The sociological term “civil inattention” sticks with people

I’ve noticed that some of my Introduction to Sociology students really latch on to the idea of “civil inattention” and it appears others might have the same experience:

Some returned only my smile. Others returned my eye contact, too, albeit very briefly. Most appeared to be uncomfortable, even painfully awkward, at our exchange of social pleasantries that bordered on something deeper. I became even more intrigued.

“It’s called civil inattention,” explained my girlfriend, Karen, who learned about this sociological phenomenon back in college. “For some reason, it’s always stuck with me.”

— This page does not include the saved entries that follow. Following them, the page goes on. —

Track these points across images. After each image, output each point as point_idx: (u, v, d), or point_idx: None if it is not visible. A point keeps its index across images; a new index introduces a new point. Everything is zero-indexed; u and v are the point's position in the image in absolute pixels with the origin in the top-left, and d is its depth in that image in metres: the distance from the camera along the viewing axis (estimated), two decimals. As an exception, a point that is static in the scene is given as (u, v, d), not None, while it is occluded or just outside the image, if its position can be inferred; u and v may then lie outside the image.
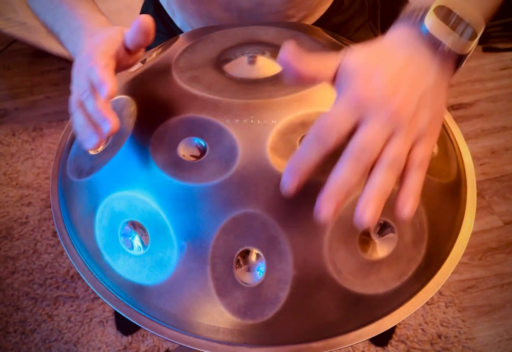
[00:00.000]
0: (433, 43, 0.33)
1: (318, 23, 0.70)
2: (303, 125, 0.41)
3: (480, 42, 1.66)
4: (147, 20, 0.41)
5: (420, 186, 0.32)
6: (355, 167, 0.30)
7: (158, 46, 0.56)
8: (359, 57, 0.34)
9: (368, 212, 0.29)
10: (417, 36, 0.34)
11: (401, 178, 0.32)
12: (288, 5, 0.63)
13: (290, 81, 0.34)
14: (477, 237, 1.19)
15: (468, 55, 0.34)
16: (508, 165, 1.35)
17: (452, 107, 1.50)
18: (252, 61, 0.47)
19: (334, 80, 0.34)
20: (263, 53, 0.47)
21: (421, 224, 0.40)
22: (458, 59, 0.34)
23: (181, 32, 0.72)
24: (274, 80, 0.45)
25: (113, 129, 0.38)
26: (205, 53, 0.49)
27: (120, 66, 0.44)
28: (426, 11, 0.34)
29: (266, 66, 0.46)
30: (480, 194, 1.27)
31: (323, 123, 0.31)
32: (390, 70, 0.33)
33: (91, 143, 0.39)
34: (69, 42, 0.49)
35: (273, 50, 0.48)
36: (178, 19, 0.72)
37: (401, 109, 0.31)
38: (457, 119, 0.52)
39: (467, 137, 1.38)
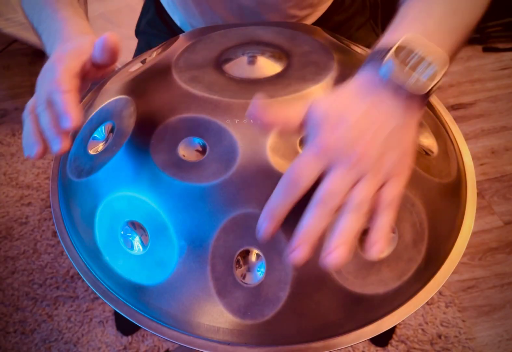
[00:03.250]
0: (394, 88, 0.34)
1: (319, 21, 0.70)
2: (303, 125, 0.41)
3: (480, 42, 1.67)
4: (112, 39, 0.39)
5: (388, 226, 0.33)
6: (323, 213, 0.32)
7: (158, 46, 0.56)
8: (323, 106, 0.35)
9: (334, 255, 0.31)
10: (378, 82, 0.35)
11: (371, 219, 0.33)
12: (289, 4, 0.63)
13: (262, 131, 0.38)
14: (477, 237, 1.19)
15: (434, 91, 0.35)
16: (508, 165, 1.35)
17: (452, 107, 1.50)
18: (252, 61, 0.47)
19: (301, 128, 0.35)
20: (263, 53, 0.47)
21: (421, 224, 0.40)
22: (425, 96, 0.35)
23: (182, 31, 0.72)
24: (274, 80, 0.45)
25: (63, 150, 0.38)
26: (205, 53, 0.49)
27: (87, 79, 0.43)
28: (387, 53, 0.34)
29: (266, 66, 0.46)
30: (480, 194, 1.27)
31: (293, 171, 0.33)
32: (353, 118, 0.34)
33: (33, 152, 0.39)
34: (47, 44, 0.48)
35: (273, 50, 0.48)
36: (178, 19, 0.72)
37: (365, 155, 0.33)
38: (457, 119, 0.53)
39: (467, 137, 1.38)
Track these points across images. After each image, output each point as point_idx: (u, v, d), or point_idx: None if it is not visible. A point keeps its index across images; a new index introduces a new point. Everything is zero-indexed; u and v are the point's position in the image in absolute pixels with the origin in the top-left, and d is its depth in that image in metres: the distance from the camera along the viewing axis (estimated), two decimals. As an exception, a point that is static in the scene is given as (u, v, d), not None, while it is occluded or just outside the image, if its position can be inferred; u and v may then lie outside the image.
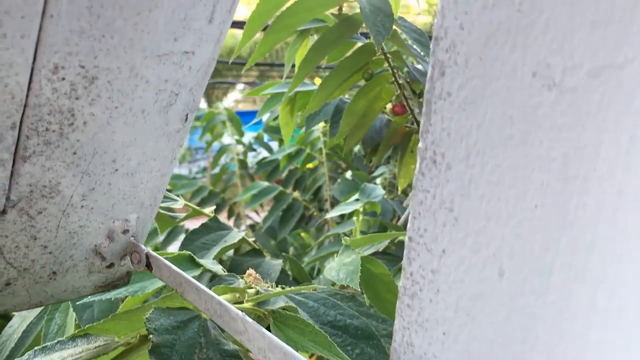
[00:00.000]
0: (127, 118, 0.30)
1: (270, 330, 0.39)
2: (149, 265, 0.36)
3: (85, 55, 0.26)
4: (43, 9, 0.23)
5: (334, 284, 0.59)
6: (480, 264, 0.26)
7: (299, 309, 0.45)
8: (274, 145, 2.38)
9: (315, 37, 1.06)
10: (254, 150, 2.54)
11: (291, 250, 2.32)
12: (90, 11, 0.24)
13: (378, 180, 2.03)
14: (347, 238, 0.61)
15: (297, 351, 0.30)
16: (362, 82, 1.05)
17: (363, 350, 0.44)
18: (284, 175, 2.12)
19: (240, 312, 0.30)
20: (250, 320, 0.29)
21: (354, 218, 1.36)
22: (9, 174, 0.28)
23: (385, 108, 1.16)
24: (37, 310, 0.60)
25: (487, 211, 0.26)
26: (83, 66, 0.26)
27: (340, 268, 0.56)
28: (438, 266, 0.27)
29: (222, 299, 0.31)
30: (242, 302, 0.47)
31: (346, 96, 1.17)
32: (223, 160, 2.42)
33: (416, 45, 0.89)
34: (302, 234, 2.32)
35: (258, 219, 2.55)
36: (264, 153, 2.38)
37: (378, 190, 1.33)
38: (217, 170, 2.28)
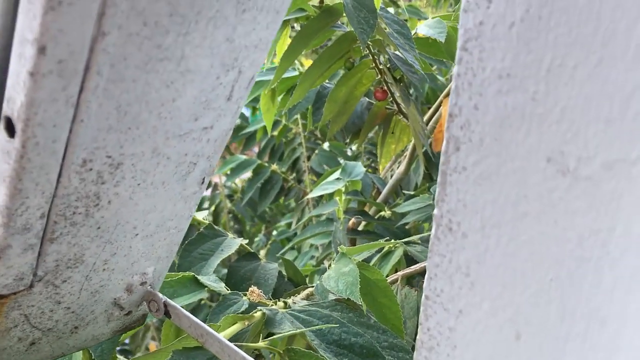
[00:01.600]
0: (149, 191, 0.30)
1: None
2: (167, 313, 0.37)
3: (112, 147, 0.26)
4: (74, 116, 0.24)
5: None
6: (497, 327, 0.28)
7: (307, 331, 0.47)
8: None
9: (296, 26, 1.06)
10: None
11: (267, 214, 2.34)
12: (118, 110, 0.25)
13: (354, 146, 2.04)
14: (343, 247, 0.62)
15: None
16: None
17: (369, 369, 0.46)
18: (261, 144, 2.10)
19: (266, 370, 0.31)
20: (277, 378, 0.30)
21: (337, 198, 1.37)
22: (36, 255, 0.29)
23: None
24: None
25: (503, 279, 0.27)
26: (110, 156, 0.27)
27: (338, 278, 0.58)
28: (455, 325, 0.29)
29: (246, 354, 0.32)
30: (249, 327, 0.48)
31: (327, 81, 1.17)
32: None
33: (398, 35, 0.89)
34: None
35: (233, 185, 2.54)
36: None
37: (359, 168, 1.34)
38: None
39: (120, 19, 0.22)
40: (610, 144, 0.23)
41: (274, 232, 2.23)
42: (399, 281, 0.82)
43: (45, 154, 0.24)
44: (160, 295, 0.37)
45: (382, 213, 1.40)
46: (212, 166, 0.32)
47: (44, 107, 0.22)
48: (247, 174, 1.95)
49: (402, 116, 1.19)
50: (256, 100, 2.05)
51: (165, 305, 0.37)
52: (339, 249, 0.63)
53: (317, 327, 0.46)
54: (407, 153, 1.30)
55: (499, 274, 0.27)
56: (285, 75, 1.11)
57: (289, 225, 2.07)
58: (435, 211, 0.29)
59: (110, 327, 0.38)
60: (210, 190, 2.35)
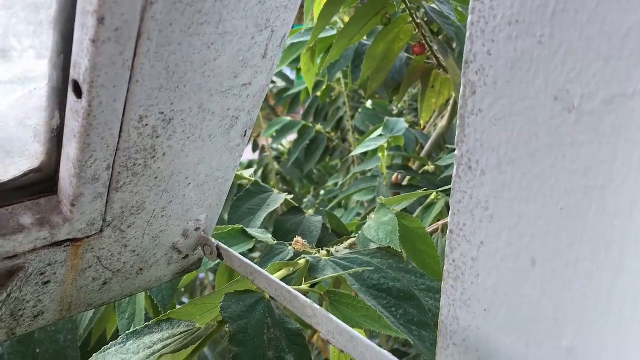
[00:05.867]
0: (197, 144, 0.34)
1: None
2: (220, 256, 0.41)
3: (164, 104, 0.30)
4: (130, 77, 0.27)
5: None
6: (514, 255, 0.30)
7: (347, 276, 0.51)
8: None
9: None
10: (273, 82, 2.55)
11: (315, 176, 2.38)
12: (167, 71, 0.28)
13: (398, 104, 2.04)
14: (382, 197, 0.65)
15: (352, 327, 0.35)
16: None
17: (406, 311, 0.50)
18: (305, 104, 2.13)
19: (308, 300, 0.35)
20: (318, 307, 0.34)
21: (379, 154, 1.39)
22: (105, 202, 0.33)
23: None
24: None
25: (518, 211, 0.30)
26: (162, 112, 0.30)
27: (379, 227, 0.61)
28: (477, 255, 0.32)
29: (292, 288, 0.36)
30: (294, 274, 0.52)
31: (364, 39, 1.19)
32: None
33: (433, -12, 0.89)
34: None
35: (281, 147, 2.58)
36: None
37: (401, 124, 1.35)
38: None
39: None
40: (610, 80, 0.25)
41: (322, 192, 2.27)
42: (439, 230, 0.84)
43: (108, 112, 0.28)
44: (213, 239, 0.42)
45: (426, 167, 1.41)
46: (252, 120, 0.36)
47: (105, 70, 0.26)
48: (293, 136, 1.98)
49: (441, 70, 1.19)
50: (299, 61, 2.07)
51: (218, 248, 0.41)
52: (378, 200, 0.66)
53: (354, 269, 0.49)
54: (449, 106, 1.31)
55: (515, 207, 0.30)
56: (324, 35, 1.13)
57: (337, 185, 2.10)
58: (456, 152, 0.32)
59: (170, 269, 0.43)
60: (258, 153, 2.40)
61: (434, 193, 1.02)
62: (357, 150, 1.35)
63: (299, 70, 2.32)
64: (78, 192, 0.31)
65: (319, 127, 1.97)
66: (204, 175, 0.37)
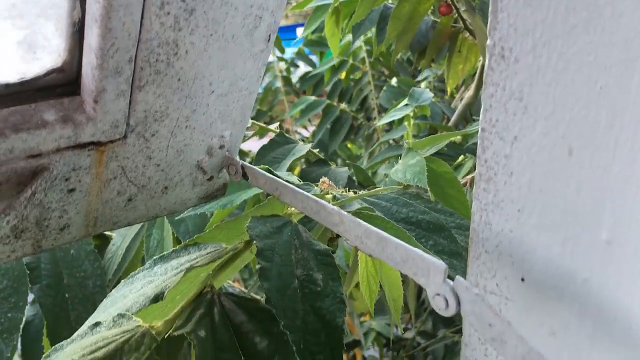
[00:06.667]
0: (220, 43, 0.33)
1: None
2: (244, 175, 0.41)
3: None
4: None
5: (400, 184, 0.63)
6: (550, 146, 0.29)
7: (374, 209, 0.50)
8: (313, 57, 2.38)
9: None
10: (297, 66, 2.55)
11: (339, 162, 2.37)
12: None
13: (423, 84, 2.02)
14: (410, 141, 0.64)
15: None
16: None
17: (436, 242, 0.49)
18: (328, 87, 2.12)
19: (335, 207, 0.34)
20: (345, 213, 0.33)
21: (405, 123, 1.38)
22: (128, 102, 0.32)
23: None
24: (135, 228, 0.67)
25: (555, 97, 0.28)
26: (184, 0, 0.30)
27: (406, 170, 0.60)
28: (510, 151, 0.31)
29: (318, 198, 0.35)
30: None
31: (389, 2, 1.17)
32: (267, 79, 2.43)
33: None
34: (349, 145, 2.35)
35: (306, 133, 2.58)
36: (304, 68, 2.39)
37: (426, 94, 1.33)
38: (261, 89, 2.31)
39: None
40: (654, -63, 0.24)
41: (347, 175, 2.24)
42: (467, 185, 0.83)
43: None
44: (238, 159, 0.41)
45: (452, 138, 1.39)
46: (276, 23, 0.35)
47: None
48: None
49: (468, 34, 1.17)
50: (323, 44, 2.05)
51: (243, 167, 0.41)
52: (405, 144, 0.65)
53: (382, 188, 0.48)
54: (476, 78, 1.28)
55: (551, 92, 0.29)
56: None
57: (361, 168, 2.08)
58: (488, 41, 0.30)
59: (195, 192, 0.42)
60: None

It has always stuck with me, too, but I didn’t know it had a label — civil inattention. I immediately looked it up.

“Civil inattention is the process whereby strangers who are in close proximity demonstrate that they are aware of one another, without imposing on each other,” one definition stated. “It’s a recognition of the claims of others to a public space, and a sign also of their own personal boundaries.”

Simply put, the unspoken rule is that in a transient public encounter, strangers give visual notice to each other — a nod, smile, or quick eye contact — and then withdraw their attention. This sort of exchange takes place even more commonly in big cities where newcomers initially don’t understand it’s needed for a peaceful co-existence.

So why does this concept stick with people? I have a few thoughts:

1. Individuals feel guilty about this breakdown in communication. Perhaps they blame themselves for not being able to engage others, perhaps they blame the other person for rejecting them. Either way, the involved people feel like something went wrong.

2. People really seem to notice this in cities where they are in close proximity to other people but there is no interaction. In fact, people are trying to deliberately avoid interaction. Think the image of New Yorkers avoiding direct eye contact at all costs. Perhaps there is some implicit contrast with the stereotypical small-town life where everyone knows everyone. Of course, most Americans don’t live in such a setting.

3. There is a larger issue of how to act around strangers. Kids often hear strangers are dangerous. Does this change much when people get older? We hear all sorts of stories and data involving other groups and perhaps simply don’t know what to do when presented with people who fit those categories. In other words, civil inattention represents an inability to interact with people different than ourselves.